Source document START

Natasha Lucas; Cameron Hill; Elisabeth Karsten; Dana Pascovici; Rosalee McMahon; Ben Herbert

Introduction

Proteomic biomarker studies of blood are primarily performed on plasma/serum using specific blood collection and sample preparation steps to address dynamic range issues arising from high abundance proteins. In some clinical studies the whole blood cell pellet, after plasma removal, is stored frozen although the lysis of cells exacerbates the sample preparation challenges for proteomics.

Using volumetric absorptive microsampling (VAMS) devices we have developed a series of methods to fractionate samples using serial washing and in-tip digests. This successfully addresses the dynamic range problem of dried whole blood and enhances the detection of the blood proteome. In a previous study we demonstrate successful detection and robust quantification from single-shot shotgun-LC-MS analysis of dried whole blood.

 

Methods

In this study whole blood was collected into VAMS tips to test the use of various wash buffer combinations (salts, organic solvents, acids, detergents) in producing different protein profiles. These methods were further implemented in a clinical study with the aim to identify protein biomarkers of disease. In this study we obtained plasma and frozen whole blood cell pellets from patients with clinical stages II – IV non-small cell lung cancer (NSCLC) and age and sex matched healthy controls. For this cohort, 30µL thawed whole blood cell pellets was loaded onto VAMS devices. All samples were dried, washed, and trypsin digested in situ. Peptides were separated using a one-hour gradient and detected using a HF-X Orbitrap mass spectrometer in DIA-mode.

Preliminary Data

Our rapid and reproducible methods enable the production of high-quality data from small aliquots of complex samples that are typically seen as requiring significant fractionation prior to proteomic analysis. Using different wash buffers produces a distinct protein profile and hence can be used to target specific protein and/or peptide populations.

Source document END
Provided material START

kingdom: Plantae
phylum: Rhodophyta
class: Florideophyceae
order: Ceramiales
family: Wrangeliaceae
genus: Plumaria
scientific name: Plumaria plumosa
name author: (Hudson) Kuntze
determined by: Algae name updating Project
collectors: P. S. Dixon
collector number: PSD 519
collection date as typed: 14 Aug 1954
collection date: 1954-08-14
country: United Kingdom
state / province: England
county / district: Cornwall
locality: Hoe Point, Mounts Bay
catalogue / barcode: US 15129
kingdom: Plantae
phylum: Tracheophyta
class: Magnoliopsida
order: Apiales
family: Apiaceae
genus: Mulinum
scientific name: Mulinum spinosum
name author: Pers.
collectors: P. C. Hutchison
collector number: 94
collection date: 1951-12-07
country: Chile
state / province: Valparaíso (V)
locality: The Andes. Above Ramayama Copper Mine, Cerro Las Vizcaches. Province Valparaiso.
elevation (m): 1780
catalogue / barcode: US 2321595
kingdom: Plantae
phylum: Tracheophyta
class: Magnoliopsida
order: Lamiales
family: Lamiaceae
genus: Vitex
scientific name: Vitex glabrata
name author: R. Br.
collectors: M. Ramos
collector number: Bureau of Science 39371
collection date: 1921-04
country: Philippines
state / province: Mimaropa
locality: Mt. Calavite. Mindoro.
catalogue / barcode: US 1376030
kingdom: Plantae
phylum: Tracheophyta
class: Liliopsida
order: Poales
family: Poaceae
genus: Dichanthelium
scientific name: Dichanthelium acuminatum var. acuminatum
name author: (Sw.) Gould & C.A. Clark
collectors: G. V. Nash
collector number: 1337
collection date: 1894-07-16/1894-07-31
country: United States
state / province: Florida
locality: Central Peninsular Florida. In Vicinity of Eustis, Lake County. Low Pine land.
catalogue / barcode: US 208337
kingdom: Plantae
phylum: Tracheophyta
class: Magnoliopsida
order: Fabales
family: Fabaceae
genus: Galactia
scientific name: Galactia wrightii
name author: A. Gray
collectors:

Provided material END

● **Explore the material**:
- a) Reproduce everything in the blood proteomics abstract from "In this study whole" down to "spectrometer in DIA-mode.".
- b) Answer these questions from the blood proteomics abstract:
(i) In some clinical studies, what is stored frozen after plasma removal?
(ii) Which mass spectrometer detected the peptides, and in which mode?
(iii) According to the preliminary data, what does using different wash buffers produce?

● **Results by task**:
- a)
In this study whole blood was collected into VAMS tips to test the use of various wash buffer combinations (salts, organic solvents, acids, detergents) in producing different protein profiles. These methods were further implemented in a clinical study with the aim to identify protein biomarkers of disease. In this study we obtained plasma and frozen whole blood cell pellets from patients with clinical stages II – IV non-small cell lung cancer (NSCLC) and age and sex matched healthy controls. For this cohort, 30µL thawed whole blood cell pellets was loaded onto VAMS devices. All samples were dried, washed, and trypsin digested in situ. Peptides were separated using a one-hour gradient and detected using a HF-X Orbitrap mass spectrometer in DIA-mode.

- b)
(i) The whole blood cell pellet.
(ii) An HF-X Orbitrap mass spectrometer, in DIA-mode.
(iii) A distinct protein profile.